Dear Davi,

Is my human allowed to claim me as a dependent on his tax return?

Yasmin the Yorkie

Hi, Yasmin,

I’m a dog, not a tax expert, but pet dependent? Forget about it. The IRS takes the view that only human dependents can qualify for personal exemption. However, I did manage to dig up some tax deductions that are legit for some pets.

Moving: If your family is uprooting, your moving expenses are deductible. That’s right, the IRS says your costs are covered when relocating to new digs. Even better, you don’t have to itemize deductions to claim moving costs, including those spent on getting you from point A to point B. The catch? Typically the move has to be for work — your human’s work — and the new job must be at least 50 miles away from your former home.

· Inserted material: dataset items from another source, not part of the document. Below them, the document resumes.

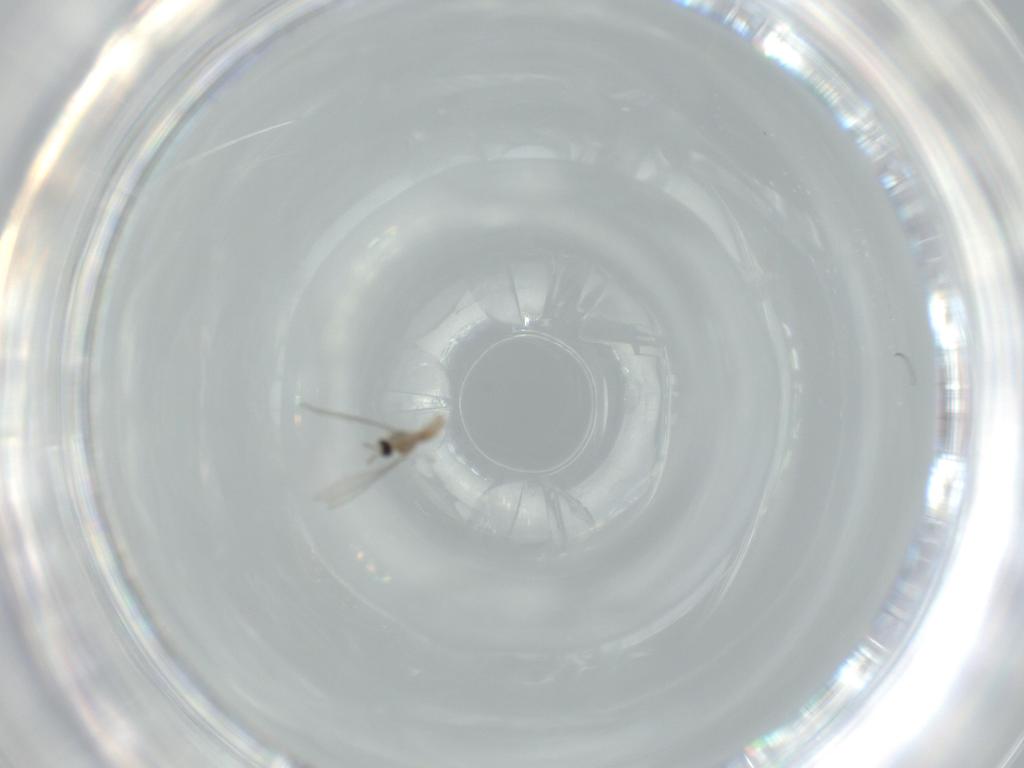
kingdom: Animalia
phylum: Arthropoda
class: Insecta
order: Diptera
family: Cecidomyiidae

Guard Dog: If you are the dog standing behind the “Beware of Dog” sign at your human’s business, you might be a tax break. The IRS allows taxpayers to deduct the cost of care for dogs protecting business property. Keep in mind that these claims carry more weight when the dog looks and plays the part. So even though a Dachshund, like me, has a loud bark, the tax claim is more credible if the guard dog is a German Shepherd, Rottweiler or Doberman Pinscher. The catch? You must actually be guarding something, like a gated property, warehouse or business inventory. Your services, not you, are what’s being deducted.

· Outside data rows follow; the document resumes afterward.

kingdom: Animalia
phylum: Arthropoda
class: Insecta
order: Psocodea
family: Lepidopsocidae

Service Dog: If your human needs your assistance for a medical issue they have, like a visual, hearing, or physical disability, disorder or condition, the costs for your food, medical care, and your training can be a write-off. The catch? Fetching treats for your owner while he chills on the couch doesn’t qualify. By law, service dogs are trained and licensed, with special documentation. The golden rule is that your human must be able to prove a close tie between his medical condition and the service you provide. Therapy animals can also qualify, but they must be trained or certified as treatment facilitators for the IRS to approve the deduction.

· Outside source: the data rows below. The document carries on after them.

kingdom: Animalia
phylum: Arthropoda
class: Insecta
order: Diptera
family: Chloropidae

Foster Dog: If your family decides to foster a pet for approved charities, they may claim the expenses at tax time. So things like pet food, supplies, and veterinary bills could all be deductible in this case. Even a portion of utilities can be considered expenses, as long as a specific area of the house is used only for the care of that animal and nothing else. The catch? The taxman wants proof that these expenses are directly tied to foster care. Be sure your family keeps the receipts, cancelled checks, and documentation from the organization to make the claim. An approved charity is one that’s recognized by the IRS as a not-for-profit organization.

As with most questions about tax refunds, when it comes to deducting pets and pet expenses, the answer is usually “It depends.” Be sure your pet parents talk to a tax professional before claiming any deductions. Good luck!